Vervolgens is vonnis bepaald.

2..De feiten

2.1.
[naam eiseres] is eigenaar van het perceel met het bedrijfspand aan de [adres 1] (hierna: het bedrijfspand). Zij exploiteert haar fysiotherapiepraktijk in het bedrijfspand.
2.2.
[naam gedaagde 1] en [naam gedaagde 2] zijn eigenaar van het perceel met de woning aan de [adres 2] (hierna: de woning).
2.3.
De achterkant van het bedrijfspand ligt tegenover de achterkant van de woning. De voorkant van de woning komt uit op de [straatnaam 1]. Vanuit de achterkant van de woning is de openbare weg aan de [straatnaam 2] alleen (direct) bereikbaar als door het bedrijfspand heen wordt gelopen. Op de onderstaande luchtfoto (uit de conclusie van antwoord van [naam gedaagde 1] en [naam gedaagde 2]) zijn het perceel met het bedrijfspand (rood omlijnd) en het perceel met de woning (blauw gekleurd) weergegeven.
2.4.
De onderstaande afbeelding is een (door [naam eiseres] in het geding gebrachte) plattegrond van de fysiotherapiepraktijk. Om vanaf de achterkant van de woning naar de openbare weg aan de [straatnaam 2] te lopen, moeten [naam gedaagde 1] en [naam gedaagde 2] door behandelkamer 4 en de gang in het midden van de praktijk (met keukenblok en wachtruimte) heen lopen.
-=-=-
# OPDRACHT A:
Stemmen de beweringen (i), (ii) en (iii) overeen met het vonnisfragment over het bedrijfspand en de woning? Antwoord per bewering met ja of nee en citeer letterlijk de woorden uit het fragment die de doorslag geven.
(i) [naam eiseres] exploiteert een fysiotherapiepraktijk in het bedrijfspand.
(ii) De voorkant van de woning komt uit op de [straatnaam 2].
(iii) Om vanaf de achterkant van de woning de openbare weg te bereiken, moeten [naam gedaagde 1] en [naam gedaagde 2] door behandelkamer 2 lopen.
# OPDRACHT B:
Pak het vonnisfragment over het bedrijfspand en de woning op na de laatste zin en schrijf het verder.
De records zijn voor het werk hier niet nodig.
-=-=-
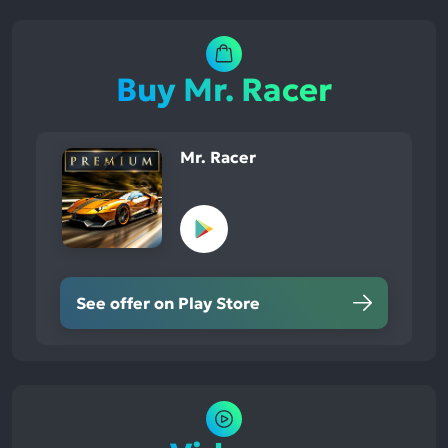
Buy Mr. Racer
Mr. Racer
See offer on Play Store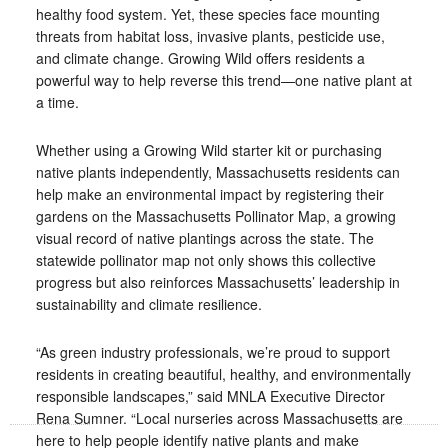
healthy food system. Yet, these species face mounting
threats from habitat loss, invasive plants, pesticide use,
and climate change. Growing Wild offers residents a
powerful way to help reverse this trend—one native plant at
a time.
Whether using a Growing Wild starter kit or purchasing
native plants independently, Massachusetts residents can
help make an environmental impact by registering their
gardens on the Massachusetts Pollinator Map, a growing
visual record of native plantings across the state. The
statewide pollinator map not only shows this collective
progress but also reinforces Massachusetts’ leadership in
sustainability and climate resilience.
“As green industry professionals, we’re proud to support
residents in creating beautiful, healthy, and environmentally
responsible landscapes,” said MNLA Executive Director
Rena Sumner. “Local nurseries across Massachusetts are
here to help people identify native plants and make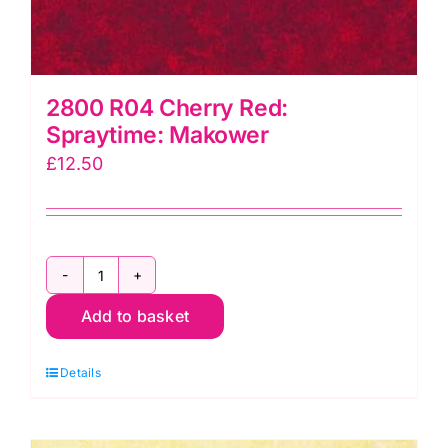
2800 R04 Cherry Red:
Spraytime: Makower
£
12.50
2800
Add to basket
R04
Cherry
Details
Red:
Spraytime:
Makower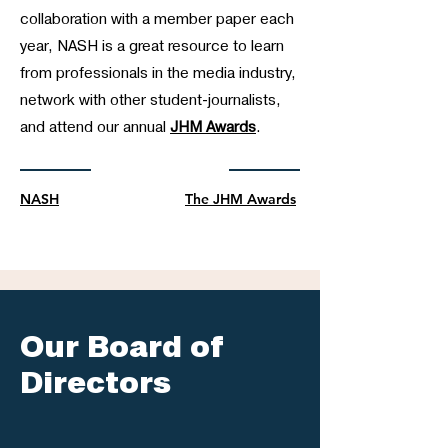
collaboration with a member paper each
year, NASH is a great resource to learn
from professionals in the media industry,
network with other student-journalists,
and attend our annual
JHM Awards
.
NASH
The JHM Awards
Our Board of
Directors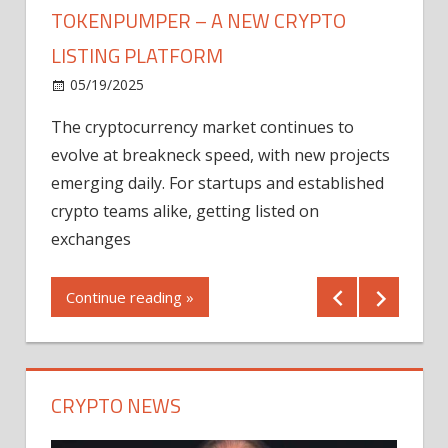
TOKENPUMPER – A NEW CRYPTO
LISTING PLATFORM
LY
MICR
05/19/2025
AFTE
The cryptocurrency market continues to
IN Q1
evolve at breakneck speed, with new projects
12/2
emerging daily. For startups and established
ng
crypto teams alike, getting listed on
Shares
er
exchanges
(MU) a
mornin
Continue reading »
first 
Conti
CRYPTO NEWS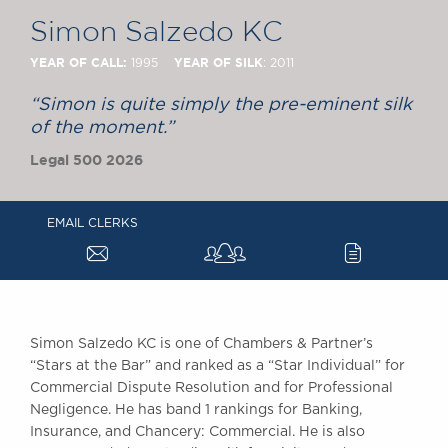
Chambers Podcast
Insights
Simon Salzedo KC
Brick Court in the
News
YEAR OF CALL:
YEAR OF SILK
1995
: 2011
Future Events
“Simon is quite simply the pre-eminent silk
Past Events
of the moment.”
Brexit Law Blog:
Legal 500 2026
Archive
SOCIAL
RESPONSIBILITY &
EMAIL CLERKS
a
c
DIVERSITY
Social Responsibility
Equality & Diversity
ABOUT US
Simon Salzedo KC is one of Chambers & Partner’s
A Tradition of
“Stars at the Bar” and ranked as a “Star Individual” for
Commercial Dispute Resolution and for Professional
Excellence
Negligence. He has band 1 rankings for Banking,
Instructing Us
Insurance, and Chancery: Commercial. He is also
GDPR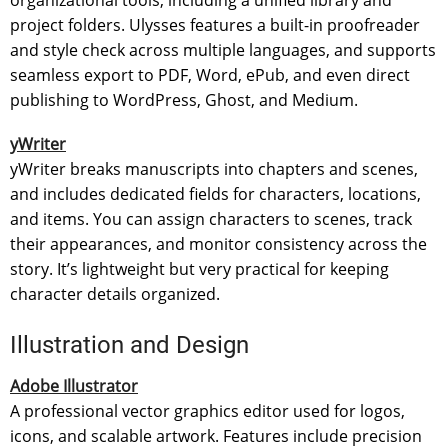
project folders. Ulysses features a built-in proofreader
and style check across multiple languages, and supports
seamless export to PDF, Word, ePub, and even direct
publishing to WordPress, Ghost, and Medium.
yWriter
yWriter breaks manuscripts into chapters and scenes,
and includes dedicated fields for characters, locations,
and items. You can assign characters to scenes, track
their appearances, and monitor consistency across the
story. It’s lightweight but very practical for keeping
character details organized.
Illustration and Design
Adobe Illustrator
A professional vector graphics editor used for logos,
icons, and scalable artwork. Features include precision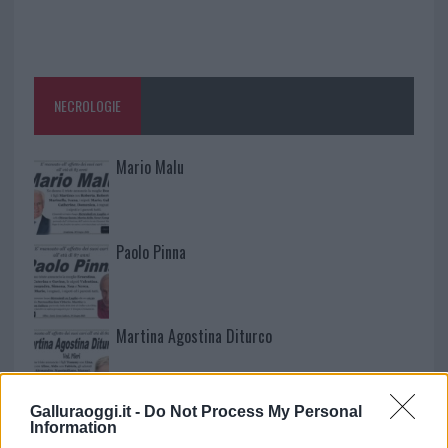
NECROLOGIE
Mario Malu
Paolo Pinna
Martina Agostina Diturco
Galluraoggi.it -
Do Not Process My Personal
I nostri cari
Information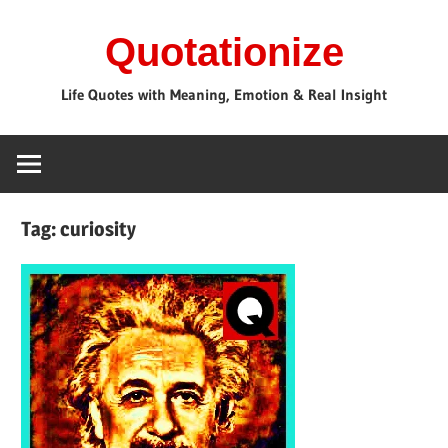
Skip
Quotationize
to
content
Life Quotes with Meaning, Emotion & Real Insight
Tag:
curiosity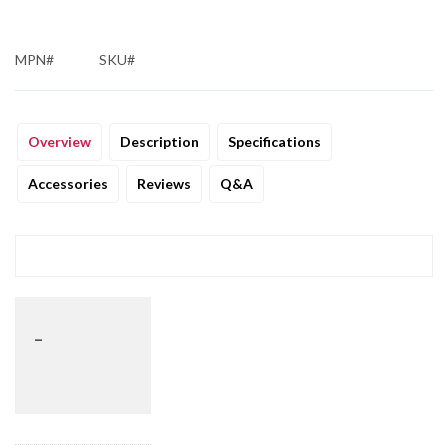
MPN#
SKU#
Overview
Description
Specifications
Accessories
Reviews
Q&A
_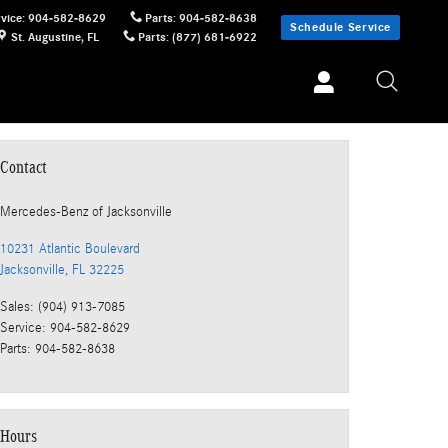
vice
:
904-582-8629
Parts
:
904-582-8638
Schedule Service
St. Augustine
,
FL
Parts
:
(877) 681-6922
Contact
Mercedes-Benz
of Jacksonville
10231 Atlantic Boulevard
Jacksonville
,
FL
32225
Sales
:
(904) 913-7085
Service
:
904-582-8629
Parts
:
904-582-8638
Hours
-=-=-
# JOUW ANTWOORD A:
(i) Ja: "Zij exploiteert haar fysiotherapiepraktijk in het bedrijfspand."
(ii) Nee: "De voorkant van de woning komt uit op de [straatnaam 1]."
(iii) Nee: "moeten [naam gedaagde 1] en [naam gedaagde 2] door behandelkamer 4 en de gang in het midden van de praktijk (met keukenblok en wachtruimte) heen lopen."

# JOUW ANTWOORD B:
2.5.
Het bedrijfspand en de woning waren tot 3 december 2012 beide eigendom van [naam 1] (hierna: [naam 1]).
2.6.
Van oktober 2009 tot 3 december 2012 huurde [naam eiseres] het bedrijfspand van [naam 1]. Tijdens de huurperiode zijn [naam eiseres] en [naam 1] overeengekomen dat [naam 1] gebruik mocht maken van het bedrijfspand in die zin, dat [naam 1] twee keer per week buiten praktijkuren door het bedrijfspand heen mocht lopen om de vuilniscontainers van en naar de openbare weg aan de [straatnaam 2] te brengen en te halen. In de praktijk zette [naam eiseres] de geleegde vuilniscontainers vaak zelf terug in de achtertuin van de woning. Op 3 december 2012 heeft [naam eiseres] de eigendom van het bedrijfspand verkregen.
2.7.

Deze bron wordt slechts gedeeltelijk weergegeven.